How much would y'all pay for an unregistered boer doe? She is 100% full boer . Her mother is a paint and her dad is a traditional that can be registered


----------



## ksalvagno (Oct 6, 2009)

Do you have any idea what they sell for in your area?


----------



## HoukFarms (Apr 14, 2013)

Anywhere from 100-400 but at auction 0-190


----------



## ptgoats45 (Nov 28, 2011)

At the auction near me they sell for anywhere from $50 to $200 depending on quality, appearance (thin/fat) and registration status. Most people on Craigslist sell them for at least $200 for bred unregistered does, less if they are open. Doelings typically sell for anywhere from $125-$250 depending on quality.

Basically the price is whatever you feel comfortable paying. I would look up as many ads in your area, compare quality, maybe even look at some of them and decide which ones you feel are the best cared for, healthiest, and the best quality.


----------



## DappledBoers (Feb 10, 2013)

Do you have any pictures? Is she yours that you want to sell or are you wanting to buy her?


Sent from my iPhone using Goat Forum


----------



## DappledBoers (Feb 10, 2013)

If they could register the buck then she can be registered as 50%.. But that would probably raise her price.


Sent from my iPhone using Goat Forum


----------



## HoukFarms (Apr 14, 2013)

Well she may be for sale... Mom hasn't decided only for the right price she said lol and the people we bought him from finished their fir season here then moved back to Texas


----------



## toth boer goats (Jul 20, 2008)

To help further, we will need a pic.


----------



## HoukFarms (Apr 14, 2013)

I currently don't have any pictures of her set up ... This is all I have right now


----------



## HoukFarms (Apr 14, 2013)

The last three are from December and the first two are from last week


----------



## toth boer goats (Jul 20, 2008)

She is kinda young yet to price, she will have to be 1 month old minimum for me to be able to place a price on her.

She is a cute little baby.


----------



## HoukFarms (Apr 14, 2013)

Thanks


----------



## HoukFarms (Apr 14, 2013)

And she is over a month she will be two months in two weeks


----------



## toth boer goats (Jul 20, 2008)

She is that old? She somehow from the pics looks younger than that, hmm.

Maybe because of the angles?
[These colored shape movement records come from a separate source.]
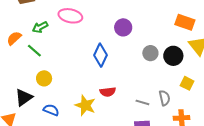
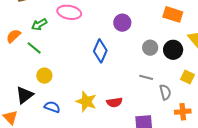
orange rectangle: (185, 22) -> (173, 14), moved
red semicircle: (108, 92) -> (114, 102), moved
gray line: (142, 102) -> (146, 77), moved

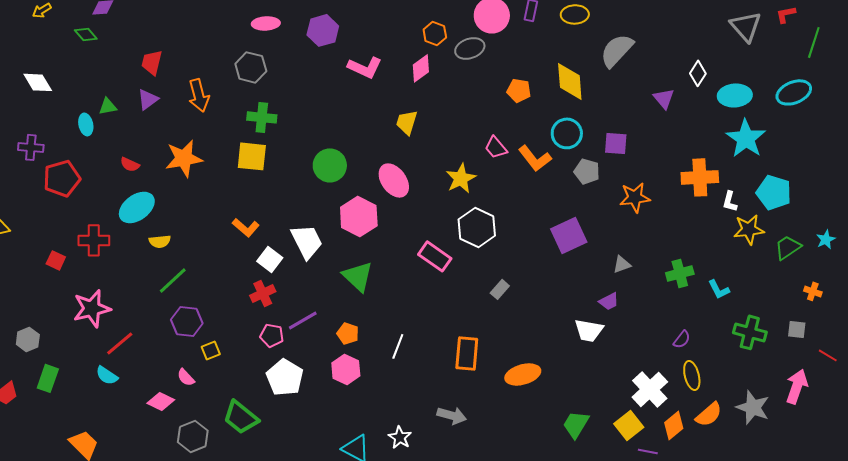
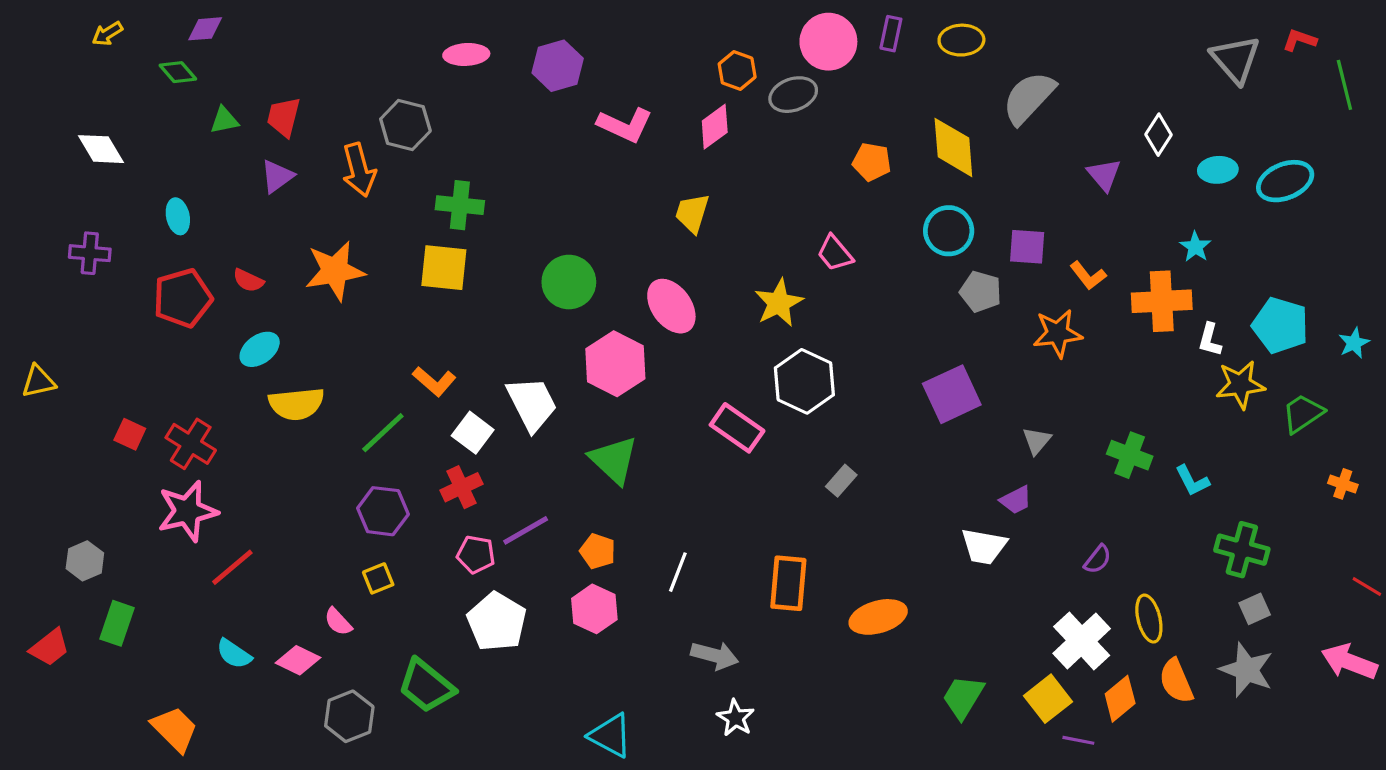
red L-shape: (786, 14) -> (1300, 40), turned 30
green line: (814, 42) -> (1344, 85), turned -32
gray hexagon: (251, 67) -> (405, 125), moved
cyan ellipse: (794, 92) -> (1285, 181), moved
cyan ellipse: (735, 95) -> (1218, 170), size x0.7
green triangle: (108, 106) -> (224, 120), moved
cyan star: (746, 138) -> (1195, 247), moved, size x0.5
orange L-shape: (535, 158) -> (1088, 276), moved, size x0.7
red pentagon: (62, 178) -> (183, 298), moved
cyan ellipse: (137, 207) -> (260, 349), size x0.7
cyan star: (826, 239) -> (1354, 343), moved
red cross: (94, 240) -> (191, 444), moved, turned 32
yellow semicircle: (160, 241) -> (296, 404), size x1.6
gray triangle: (622, 264) -> (1037, 441), turned -30
green cross: (680, 273) -> (1130, 455), turned 36
green line: (173, 280) -> (383, 433), moved
purple hexagon: (187, 321) -> (383, 511), moved
gray square: (797, 329) -> (1255, 609), moved, turned -30
purple semicircle: (682, 339) -> (1098, 559), moved
cyan semicircle: (107, 375) -> (234, 654), moved
pink arrow: (797, 386) -> (1349, 662), moved, turned -88
orange semicircle: (709, 414) -> (1176, 681), turned 108
gray arrow: (452, 415) -> (715, 655), moved
white star: (400, 437) -> (735, 718), moved

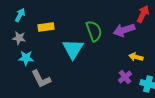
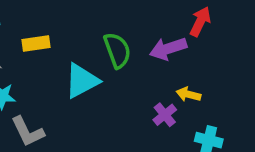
cyan triangle: (73, 49) -> (82, 81), turned 30
purple cross: (125, 77) -> (165, 115), moved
If you can get clearer and better pics, then it will help.
She is a cute girl.

how is her teat structure, bite and pigment?


----------



## HoukFarms (Apr 14, 2013)

She is almost completely black for the pigment , how do you check the bite?


----------



## toth boer goats (Jul 20, 2008)

Open the mouth, you don't want to see a gap way forward or way back.

Here is a good link with what a bite should look like but mini style LOL.
http://arbl.cvmbs.colostate.edu/hbooks/pathphys/digestion/pregastric/cowpage.html


----------